Health Care Financing Administration
U.S. Department of Health and Human Services

Before the Senate Small Business Committee
July 15, 1998


Chairman Bond and Members of the Committee, thank you for giving us the opportunity today to describe efforts to help small home health agencies under Balanced Budget Act of 1997 provisions requiring surety bonds and new payment systems for all home health providers.

Medicare's home health benefit is crucial to millions of beneficiaries, allowing them to recuperate in the comfort of their own homes. Congress stipulated that care provided under this benefit be related to the skilled treatment of a specific illness or injury. Beneficiaries must be under the care of a physician who certifies that medical care in the home is necessary and establishes a plan of care. They must be confined to the home and need intermittent skilled nursing care, physical therapy, speech language pathology services, or have a continuing need for occupational therapy. If these requirements are met, Medicare will pay for: skilled nursing care on a part-time or intermittent basis; physical and occupational therapy; speech language pathology services; medical social services; personal care related to treatment of an illness or injury on a part-time or intermittent basis; and medical supplies and durable medical equipment (beneficiaries must pay 20 percent of the cost of durable medical equipment).

Unfortunately, this important benefit has been subject to widespread waste, fraud and abuse and unsustainable growth. Congress and the Administration acted to address these problems in the Balanced Budget Act by calling for a prospective payment system, establishing an interim payment system, closing numerous loopholes, and requiring home health agencies to obtain surety bonds.

Surety bonds are intended to screen agencies who provide care to Medicare's homebound beneficiaries. They also help make sure the government can recoup taxpayer money from agencies that default from the program and fail to repay Medicare or Medicaid, which has been a significant problem with home health agencies. The interim payment system is intended to curtail unsustainable growth in home health spending while HCFA develops a prospective payment system for home health care.

++++++++

▶ _Required tasks_:
[1] Translate this sentence from the Medicare home health testimony into Spanish: "Medicare's home health benefit is crucial to millions of beneficiaries, allowing them to recuperate in the comfort of their own homes."
[2] Repeat, word for word, everything in the Medicare home health testimony from "Health Care Financing" down to "home health providers.".
[3] Write what comes next in the Medicare home health testimony, continuing after its final sentence.
The rows after the Medicare home health testimony are separate material with no connection to it.

++++++++

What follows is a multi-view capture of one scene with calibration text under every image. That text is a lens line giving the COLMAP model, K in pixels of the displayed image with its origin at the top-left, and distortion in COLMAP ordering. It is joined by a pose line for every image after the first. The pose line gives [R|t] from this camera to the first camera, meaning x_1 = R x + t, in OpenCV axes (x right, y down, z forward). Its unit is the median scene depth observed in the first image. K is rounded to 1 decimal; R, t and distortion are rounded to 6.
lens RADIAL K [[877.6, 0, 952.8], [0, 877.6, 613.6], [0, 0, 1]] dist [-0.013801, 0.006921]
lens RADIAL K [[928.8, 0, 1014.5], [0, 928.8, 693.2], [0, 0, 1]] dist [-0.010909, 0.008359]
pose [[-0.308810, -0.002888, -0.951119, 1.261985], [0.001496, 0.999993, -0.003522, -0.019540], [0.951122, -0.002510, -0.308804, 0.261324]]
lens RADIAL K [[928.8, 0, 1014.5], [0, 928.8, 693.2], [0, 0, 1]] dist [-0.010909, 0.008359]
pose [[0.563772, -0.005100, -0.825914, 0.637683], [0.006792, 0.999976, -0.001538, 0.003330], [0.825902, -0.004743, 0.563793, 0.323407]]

++++++++

▶ _Task answers_:
[1] El beneficio de atención médica domiciliaria de Medicare es fundamental para millones de beneficiarios, ya que les permite recuperarse en la comodidad de sus propios hogares.

[2]
Health Care Financing Administration
U.S. Department of Health and Human Services

Before the Senate Small Business Committee
July 15, 1998


Chairman Bond and Members of the Committee, thank you for giving us the opportunity today to describe efforts to help small home health agencies under Balanced Budget Act of 1997 provisions requiring surety bonds and new payment systems for all home health providers.

[3]
The statute mandates in section 4312(b) that home health agencies, regardless of size, provide on a continuing basis a bond of not less than $50,000 in order to participate in Medicare and Medicaid. Surety bonds are an important weapon in the fight against fraud and abuse in home health care. Under the terms of the Balanced Budget Act, HCFA has no discretion to lower the $50,000 minimum amount set by Congress for all agencies, regardless of size. We have, however, used our discretion to allow small agencies with combined Medicare and Medicaid revenues of less than $334,000 to obtain just one bond for both Medicare and Medicaid. Because of concerns raised by Congress, we have placed the bond requirement on hold while the General Accounting Office studies its impact.

The Balanced Budget Act also established the specific structure of an interim payment system to be used while a prospective payment system is being developed. Again, under the terms of the Balanced Budget Act, we do not have discretion to adjust this system, and must implement it as the law requires. However, we understand concerns about the system's impact on providers, including smaller agencies, and are working with those in Congress seeking to make legislative changes that would be necessary to address these concerns.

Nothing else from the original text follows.